Using the information:
(a) In the passage on prior authorization in pain management, what share of physicians say prior authorization can lead patients to abandon treatment?
(b) From the passage on prior authorization in pain management, reproduce the part that opens with the words containing "For pain management, the" and closes with "of the review.".

Extract provided:

Pain management has the most structurally complex prior-authorization process of any specialty. A spinal cord stimulator — the most effective intervention for many refractory pain conditions — requires multiple sequential authorizations, each with its own documentation requirements. Interventional procedures that should provide relief must navigate frequency limits, prior-procedure documentation, and step-therapy requirements for every repeat visit.
The clinical consequence, when any step in this chain fails or delays, is predictable: patients return to oral analgesics, including opioids, while the authorization process catches up.
The numbers in pain management
Dedicated pain management PA studies are limited, but the AMA’s 2024 Prior Authorization Physician Survey captures the cross-specialty burden — and the adverse-event signal is particularly relevant here:
- 29% of physicians report PA led to a serious adverse event.
- 82% say PA can lead patients to abandon treatment.
- 93% of physicians say PA delays patient care.
- 39 authorizations per physician per week, ~13 hours lost to them (AMA 2024).
For pain management, the 29% serious-adverse-event figure is not abstract. When an SCS trial is delayed by authorization and a patient spends additional months on high-dose opioids or in uncontrolled pain, the adverse event arrives through the gap the authorization created.
Why pain management is different
- Multi-stage SCS authorization. Spinal cord stimulator implantation requires sequential PA at each stage: conservative management documentation → psychological evaluation → trial authorization → trial response documentation → permanent implant authorization. A denial or delay at any step restarts the timeline, not just delays it by the duration of the review.
- Conservative management as a prerequisite, not a choice. Before any SCS trial authorization can be requested, payers require documented failure of physical therapy, injections, and pharmacotherapy — over a specific time period, in a specific format. The documentation requirement and the mandated trial period together often extend the path to implant by months beyond what clinical judgment would indicate.
- Frequency-limited procedures. Interventional procedures carry per-year limits that are enforced through the PA process. A patient who needs more injections than the limit allows must navigate a medical exception process — which requires its own documentation and review timeline.

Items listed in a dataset
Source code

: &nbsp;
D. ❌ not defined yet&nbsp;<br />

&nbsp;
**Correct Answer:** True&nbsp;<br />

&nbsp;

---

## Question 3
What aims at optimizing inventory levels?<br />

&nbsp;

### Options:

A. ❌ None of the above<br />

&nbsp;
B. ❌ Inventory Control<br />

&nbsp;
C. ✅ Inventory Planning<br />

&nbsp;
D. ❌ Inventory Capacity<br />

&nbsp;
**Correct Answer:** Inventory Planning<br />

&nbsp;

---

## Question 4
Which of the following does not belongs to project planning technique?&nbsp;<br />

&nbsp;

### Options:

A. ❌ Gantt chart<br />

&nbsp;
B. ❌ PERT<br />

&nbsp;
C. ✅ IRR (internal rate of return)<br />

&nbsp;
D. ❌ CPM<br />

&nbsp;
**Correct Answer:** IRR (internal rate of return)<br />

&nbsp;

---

Answer set:
(a) 82% of physicians.

(b)
For pain management, the 29% serious-adverse-event figure is not abstract. When an SCS trial is delayed by authorization and a patient spends additional months on high-dose opioids or in uncontrolled pain, the adverse event arrives through the gap the authorization created.
Why pain management is different
- Multi-stage SCS authorization. Spinal cord stimulator implantation requires sequential PA at each stage: conservative management documentation → psychological evaluation → trial authorization → trial response documentation → permanent implant authorization. A denial or delay at any step restarts the timeline, not just delays it by the duration of the review.